Tuesday, February 8, 2011

On Christina Aguilera Flubbing The National Anthem

Even though I was still smarting from the Chicago Bears' devastating playoff loss to the Green Bay Packers, I decided to watch The Super Bowl this past weekend. Part of me held on to the slim hope that the Steelers might serve up some humble pie to those cheese heads. Also, I wanted to catch the Motorola Xoom commercial in the hopes that it might reveal some cool Android 3.0 features. I was disappointed in both respects.

Infinitely more disappointing, however, was Christina Aguilera's rendition of our national anthem, The Star Spangled Banner. When she appeared on stage to sing it, I initially thought that they had gotten Cindi Lauper to sing. I wish it had indeed been Lauper who was singing because she would have done a marginally better job and I guarantee you that she would have known all of the words. Christina Aguilera quickly issued a statement which essentially stated that she had been caught up in the moment and lost her place. Some tabloids have hinted that Aguilera had a bit too much to drink beforehand and her slight tipsiness was the cause of her colossal screw-up. I actually believe Christina Aguilera on this one.

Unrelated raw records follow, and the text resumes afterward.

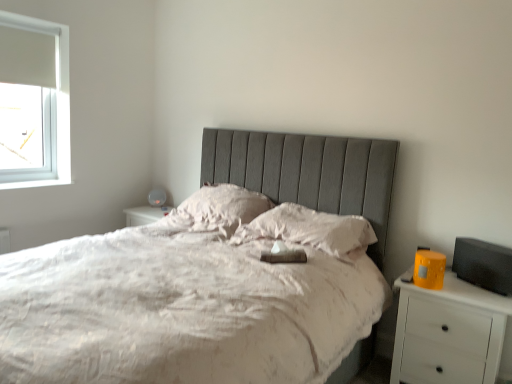
Describe the element at coordinates (448, 333) in the screenshot. This screenshot has width=512, height=384. I see `white matte nightstand at right` at that location.

This screenshot has width=512, height=384. What do you see at coordinates (220, 208) in the screenshot?
I see `white soft pillow at center, acting as the 2th pillow starting from the right` at bounding box center [220, 208].

The width and height of the screenshot is (512, 384). Find the location of `white soft pillow at center, acting as the 2th pillow starting from the right`. white soft pillow at center, acting as the 2th pillow starting from the right is located at coordinates (220, 208).

I want to click on matte gray table lamp at upper center, so pos(157,197).

I want to click on table lamp that is above the white matte nightstand at right (from the image's perspective), so click(x=157, y=197).

Considering the relative sizes of matte gray table lamp at upper center and white matte nightstand at right in the image provided, is matte gray table lamp at upper center thinner than white matte nightstand at right?

Yes.

From the image's perspective, is matte gray table lamp at upper center on white matte nightstand at right?

Indeed, from the image's perspective, matte gray table lamp at upper center is shown above white matte nightstand at right.

Is matte gray table lamp at upper center looking in the opposite direction of white matte nightstand at right?

That's not correct — matte gray table lamp at upper center is not looking away from white matte nightstand at right.

From a real-world perspective, is silky white pillow at center, placed as the 2th pillow when sorted from left to right, over matte gray table lamp at upper center?

Yes, from a real-world perspective, silky white pillow at center, placed as the 2th pillow when sorted from left to right, is on top of matte gray table lamp at upper center.

Is silky white pillow at center, placed as the 2th pillow when sorted from left to right, not close to matte gray table lamp at upper center?

silky white pillow at center, placed as the 2th pillow when sorted from left to right, is positioned a significant distance from matte gray table lamp at upper center.

What's the angular difference between silky white pillow at center, which appears as the 1th pillow when viewed from the right, and matte gray table lamp at upper center's facing directions?

The angular difference between silky white pillow at center, which appears as the 1th pillow when viewed from the right, and matte gray table lamp at upper center is 33.8 degrees.

Is silky white pillow at center, which appears as the 1th pillow when viewed from the right, located within white soft pillow at center, acting as the 2th pillow starting from the right?

No, silky white pillow at center, which appears as the 1th pillow when viewed from the right, is located outside of white soft pillow at center, acting as the 2th pillow starting from the right.

Could you tell me if white soft pillow at center, acting as the 2th pillow starting from the right, is facing silky white pillow at center, which appears as the 1th pillow when viewed from the right?

No, white soft pillow at center, acting as the 2th pillow starting from the right, is not oriented towards silky white pillow at center, which appears as the 1th pillow when viewed from the right.

Considering the relative sizes of white soft pillow at center, acting as the 2th pillow starting from the right, and silky white pillow at center, which appears as the 1th pillow when viewed from the right, in the image provided, is white soft pillow at center, acting as the 2th pillow starting from the right, bigger than silky white pillow at center, which appears as the 1th pillow when viewed from the right,?

Yes.

Does point (344, 236) come closer to viewer compared to point (471, 317)?

No, (344, 236) is further to viewer.

Can you confirm if silky white pillow at center, which appears as the 1th pillow when viewed from the right, is positioned to the right of white matte nightstand at right?

No.

From a real-world perspective, between silky white pillow at center, placed as the 2th pillow when sorted from left to right, and white matte nightstand at right, who is vertically lower?

white matte nightstand at right is physically lower.

Can you confirm if silky white pillow at center, placed as the 2th pillow when sorted from left to right, is shorter than white matte nightstand at right?

Yes, silky white pillow at center, placed as the 2th pillow when sorted from left to right, is shorter than white matte nightstand at right.

In the scene shown: Could you measure the distance between white matte nightstand at right and white soft pillow at center, which ranks as the 1th pillow in left-to-right order?

They are 1.25 meters apart.

Is white soft pillow at center, which ranks as the 1th pillow in left-to-right order, completely or partially inside white matte nightstand at right?

No, white soft pillow at center, which ranks as the 1th pillow in left-to-right order, is not inside white matte nightstand at right.

Which object is wider, white matte nightstand at right or white soft pillow at center, which ranks as the 1th pillow in left-to-right order?

With larger width is white soft pillow at center, which ranks as the 1th pillow in left-to-right order.

Can you confirm if white matte nightstand at right is positioned to the left of white soft pillow at center, acting as the 2th pillow starting from the right?

Incorrect, white matte nightstand at right is not on the left side of white soft pillow at center, acting as the 2th pillow starting from the right.

Considering the sizes of objects matte gray table lamp at upper center and white soft pillow at center, which ranks as the 1th pillow in left-to-right order, in the image provided, who is shorter, matte gray table lamp at upper center or white soft pillow at center, which ranks as the 1th pillow in left-to-right order,?

matte gray table lamp at upper center.

Does point (155, 196) come in front of point (246, 202)?

No, it is not.

In the image, is matte gray table lamp at upper center positioned in front of or behind white soft pillow at center, acting as the 2th pillow starting from the right?

Clearly, matte gray table lamp at upper center is behind white soft pillow at center, acting as the 2th pillow starting from the right.

Is matte gray table lamp at upper center positioned far away from white soft pillow at center, acting as the 2th pillow starting from the right?

Result: Indeed, matte gray table lamp at upper center is not near white soft pillow at center, acting as the 2th pillow starting from the right.

From the image's perspective, is matte gray table lamp at upper center under silky white pillow at center, which appears as the 1th pillow when viewed from the right?

No.

Between matte gray table lamp at upper center and silky white pillow at center, which appears as the 1th pillow when viewed from the right, which one has larger width?

Wider between the two is silky white pillow at center, which appears as the 1th pillow when viewed from the right.

How many degrees apart are the facing directions of matte gray table lamp at upper center and silky white pillow at center, which appears as the 1th pillow when viewed from the right?

There is a 33.8-degree angle between the facing directions of matte gray table lamp at upper center and silky white pillow at center, which appears as the 1th pillow when viewed from the right.

Considering the sizes of objects matte gray table lamp at upper center and silky white pillow at center, which appears as the 1th pillow when viewed from the right, in the image provided, who is bigger, matte gray table lamp at upper center or silky white pillow at center, which appears as the 1th pillow when viewed from the right,?

Bigger between the two is silky white pillow at center, which appears as the 1th pillow when viewed from the right.

Image resolution: width=512 pixels, height=384 pixels. Find the location of `nightstand below the matte gray table lamp at upper center (from a real-world perspective)`. nightstand below the matte gray table lamp at upper center (from a real-world perspective) is located at coordinates (448, 333).

From the image's perspective, starting from the matte gray table lamp at upper center, which pillow is the 2nd one below? Please provide its 2D coordinates.

[(311, 230)]

Estimate the real-world distances between objects in this image. Which object is closer to silky white pillow at center, placed as the 2th pillow when sorted from left to right, white soft pillow at center, acting as the 2th pillow starting from the right, or matte gray table lamp at upper center?

Based on the image, white soft pillow at center, acting as the 2th pillow starting from the right, appears to be nearer to silky white pillow at center, placed as the 2th pillow when sorted from left to right.

Considering their positions, is silky white pillow at center, placed as the 2th pillow when sorted from left to right, positioned further to white soft pillow at center, which ranks as the 1th pillow in left-to-right order, than white matte nightstand at right?

white matte nightstand at right is positioned further to the anchor white soft pillow at center, which ranks as the 1th pillow in left-to-right order.

In the scene shown: Which object lies further to the anchor point matte gray table lamp at upper center, white matte nightstand at right or white soft pillow at center, acting as the 2th pillow starting from the right?

white matte nightstand at right.

Estimate the real-world distances between objects in this image. Which object is further from silky white pillow at center, placed as the 2th pillow when sorted from left to right, white soft pillow at center, acting as the 2th pillow starting from the right, or white matte nightstand at right?

Based on the image, white matte nightstand at right appears to be further to silky white pillow at center, placed as the 2th pillow when sorted from left to right.

From the image, which object appears to be nearer to silky white pillow at center, placed as the 2th pillow when sorted from left to right, white matte nightstand at right or white soft pillow at center, which ranks as the 1th pillow in left-to-right order?

Based on the image, white soft pillow at center, which ranks as the 1th pillow in left-to-right order, appears to be nearer to silky white pillow at center, placed as the 2th pillow when sorted from left to right.

Based on the photo, which object lies further to the anchor point silky white pillow at center, which appears as the 1th pillow when viewed from the right, matte gray table lamp at upper center or white matte nightstand at right?

Among the two, matte gray table lamp at upper center is located further to silky white pillow at center, which appears as the 1th pillow when viewed from the right.

Looking at the image, which one is located closer to white matte nightstand at right, matte gray table lamp at upper center or white soft pillow at center, acting as the 2th pillow starting from the right?

white soft pillow at center, acting as the 2th pillow starting from the right, is closer to white matte nightstand at right.

From the image, which object appears to be nearer to white matte nightstand at right, white soft pillow at center, acting as the 2th pillow starting from the right, or matte gray table lamp at upper center?

Based on the image, white soft pillow at center, acting as the 2th pillow starting from the right, appears to be nearer to white matte nightstand at right.

At what (x,y) coordinates should I click in order to perform the action: click on pillow located between silky white pillow at center, placed as the 2th pillow when sorted from left to right, and matte gray table lamp at upper center in the depth direction. Please return your answer as a coordinate pair (x, y). Looking at the image, I should click on (220, 208).

Locate an element on the screen. pillow between white soft pillow at center, which ranks as the 1th pillow in left-to-right order, and white matte nightstand at right from left to right is located at coordinates click(x=311, y=230).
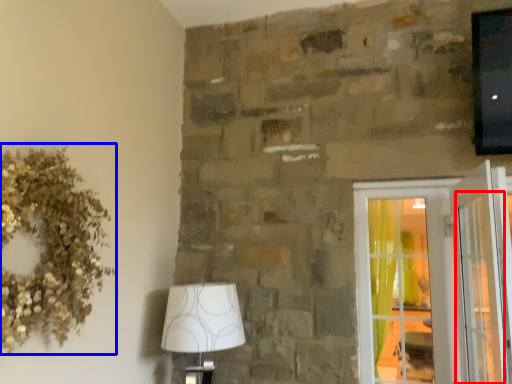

I'm going to sound like an angry old-man for saying this, but the problem began with Whitney Houston's rendition of The Star Spangled Banner during Super Bowl XXV. Instead of leading the crowd, Whitney Houston decided to make the anthem her own by singing it with fancy embellishments that went against the natural rhythm of the song. And it worked; Whitney Houston's version of The Star Spangled Banner became a Top 20 hit. The problem is, every singer who followed has felt the need to ham-bone through the song because they see the gig as an opportunity to showcase themselves. Christina Aguilera was no exception and, in her rush to put out a performance rather than sing the song as it was intended, she messed up.

There's a reason why the lyrics of The Star Spangled Banner were set to the tune of a popular drinking song: because it's easy for a common person to sing and it sounds best when sung by a crowd. Any singer, regardless of their level of talent, who tries to make it their own is suffering from a delusion. The Star Spangled Banner does not and should not belong to any one person. It belongs to the people of The United States and it holds more significance when it's sung together. That's what we need to get back to. So, get up there, sing the song as if you're leading a choir, and, for God's sake, make sure you know the freaking words.

If my sentiments on this matter make make sound like little more than a grumpy old man, well, then GET OFF MY LAWN!

That being said,  how long until Star Spangled Banner: Tha' Remix is available for digital download from your favorite online retailer?